Opera prima de James Toback, Fingers tiene una energía, un sudor y una corriente sexual explícita como casi no conocía hasta los ’70, y que más tarde se perdería. Los comentarios raciales se quedaron en el tiempo, pero en ciertas escenas todavía se alcanza a intuir el potencial provocativo que habrán tenido en su momento. Toback la había planteado como un “estudio de personajes” (nacido, textual de Toback, de “una agonía interna”); unos días cruciales en la vida de Jimmy “Fingers” Angelelli, un tipo en un cruce brutal y permanente entre dos mundos: practica apasionadamente música clásica con su piano, preparándose para una audición que, dice, puede ser el día más importante de su vida; mientras el resto de su tiempo se dedica a cobrarles a los deudores morosos de su padre, una suerte de pequeño y mediano prestamista mafioso ítalo-neoyorquino, abriendo cráneos si hace falta. Dos actividades que tienen en común poco más que la puesta en acción de los dedos de Jimmy, en un caso más apretados que en el otro.

Esta idea de los dos universos presuntamente contrapuestos es el centro de la película: la oscilación constante entre las bellas artes, la “alta” cultura y el submundo criminal, expresados a través de una actuación “intensa” que ya por aquella época solía dar Harvey Keitel, perfeccionándose en un camino cuyo punto de llegada fue Un maldito policía, 14 años después. Con su radiograbador a cuestas, Jimmy hace la transición entre un lugar y otro, poniendo canciones que ya eran viejas en su época (como la encantadora Angel of the morning en versión de Merrillee Rush, una recuperación casi pop, digna de Tarantino) en lugares donde sus ruidosas intrusiones no suelen ser bienvenidas. Este detalle se pierde en El latido... (Tom, el nuevo Jimmy, escucha música electrónica contemporánea en sus auriculares), pero son este tipo de sacrificios justamente los que hacen a la salud del espectador sometido a un nuevo ejercicio de remake. Audiard y Benacquista se despegaron lo suficiente de la película de Toback como para no convertirla en un ciego homenaje a un artefacto fechado (y eso hubiera sido digno de Tarantino).

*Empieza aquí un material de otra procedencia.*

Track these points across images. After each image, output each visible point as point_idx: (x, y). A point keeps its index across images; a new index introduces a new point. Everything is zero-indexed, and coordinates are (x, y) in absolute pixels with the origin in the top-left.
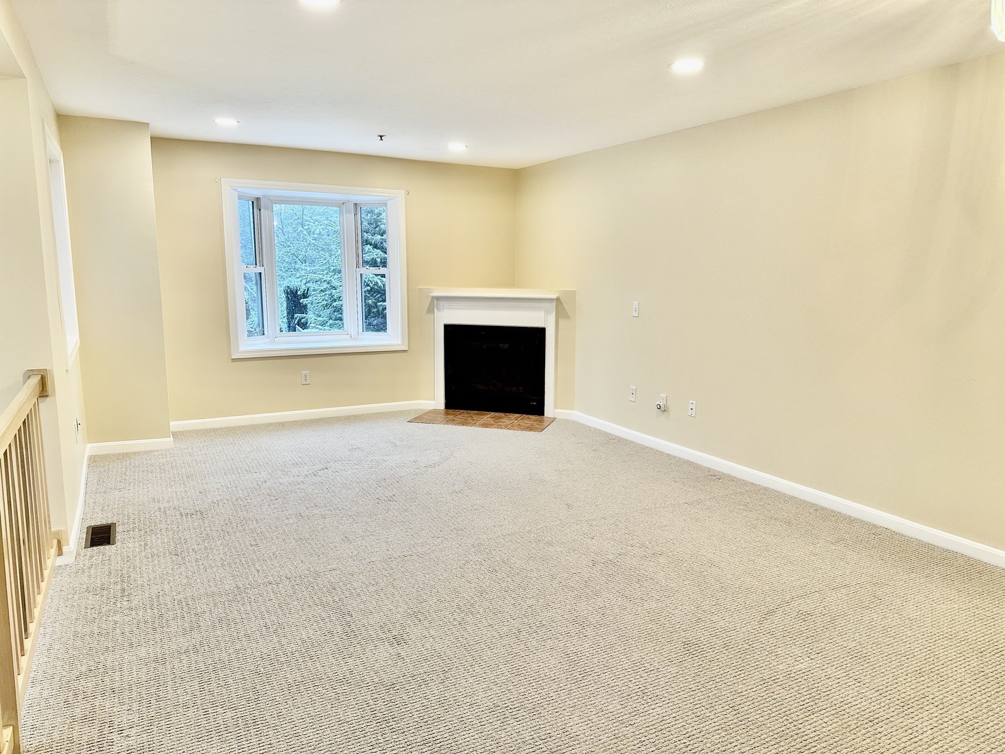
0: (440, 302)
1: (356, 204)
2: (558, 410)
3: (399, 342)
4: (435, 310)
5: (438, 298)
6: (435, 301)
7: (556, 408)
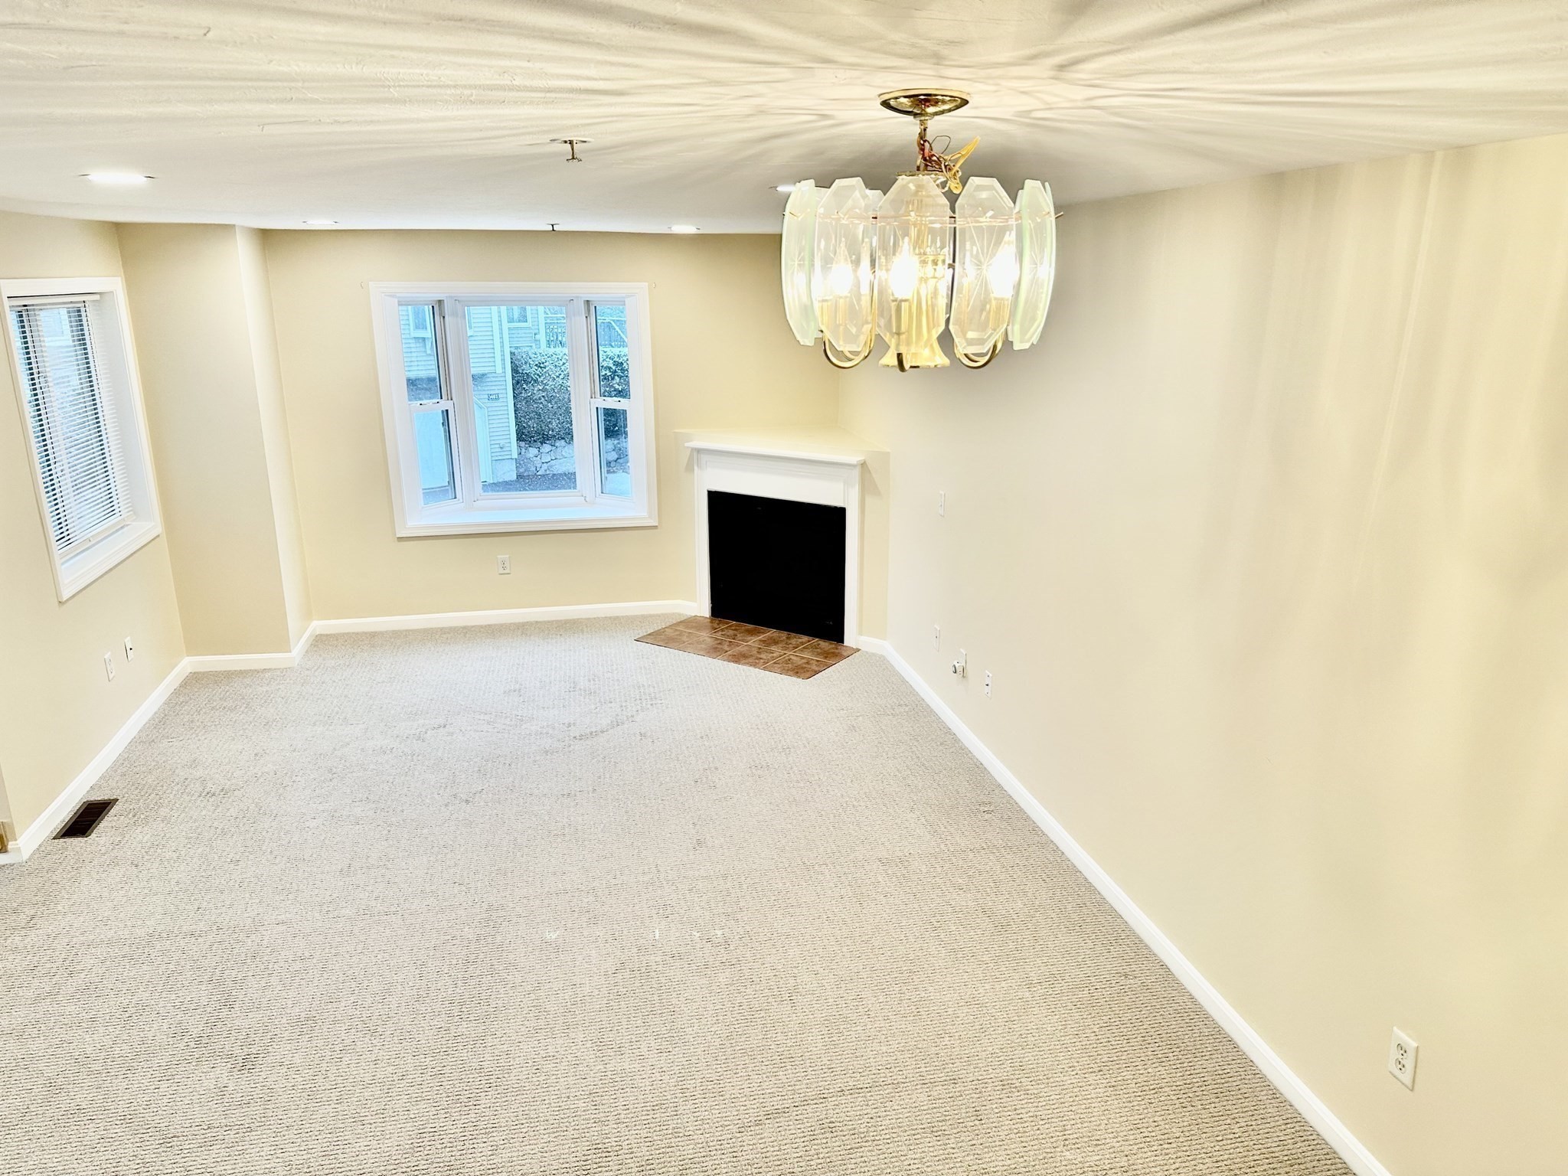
0: (702, 456)
1: (588, 301)
2: (863, 638)
3: (645, 514)
4: (696, 468)
5: (699, 451)
6: (695, 454)
7: (861, 633)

Fingers se estrenó en París cuando Audiard tenía unos 25 años y lo dejó impresionado. Quizá la virtual imposibilidad de volver a verla fue determinante en su respuesta cuando, hace unos años, el productor Pascal Caucheteaux le preguntó qué película le gustaría rehacer. En ese momento, Audiard se encontró con que Fingers era muy difícil de conseguir siquiera en video. Por otro lado, Benacquista –quien ya había colaborado con Audiard en su película anterior, Lee mis labios– no la había visto nunca, y cuando ambos la vieron, al guionista no le gustó demasiado y Audiard notó, ahora sí, varios de los agujeros e incoherencias del guión original. Lo cual les dio la libertad para pensar una película absolutamente autónoma. Audiard decidió centrarse aún más en la relación entre el padre y el hijo. El padre de Tom, un prestamista-inversionista con una tendencia a involucrarse con algunos personajes más bien pesados, todavía convoca a su hijo para que se encargue de los morosos. Audiard apuesta a un mayor “realismo” (son sus palabras) y le suma aristas a Tom, que parece tener muy claro que su padre ya está acabado; que se enamora de su profesora de piano, una concertista con la que tienen una relación sin que ninguno de los dos entienda el idioma del otro; y que de día se mueve en el mundo (o submundo) de los negocios inmobiliarios, dándoles un contexto para acciones quizá todavía más mafiosas que las del Jimmy Fingers de los ’70.

El París de 2004 no es un lugar menos hostil que la Nueva York sucia de Toback. Y Romain Duris compone a un Tom mucho más afable y simpático que aquel hombre de Cromagnon crispadísimo, con su mandíbula siempre tensa y los ojos colocados de Keitel. Como si el pasaje entre dos mundos fuera más duro para Tom que para Jimmy; como si realmente se dividiera en dos, como si se partiera al medio entre cada una de sus vidas. Duris parece más cercano –como lo señalaron varios críticos norteamericanos– al Robert De Niro de los comienzos, de sus primeros trabajos con Scorsese y De Palma, que a Keitel. Y eso –hablando de qué queda de las energías perdidas para siempre del Hollywood de los años ’70– sólo puede ser algo bueno.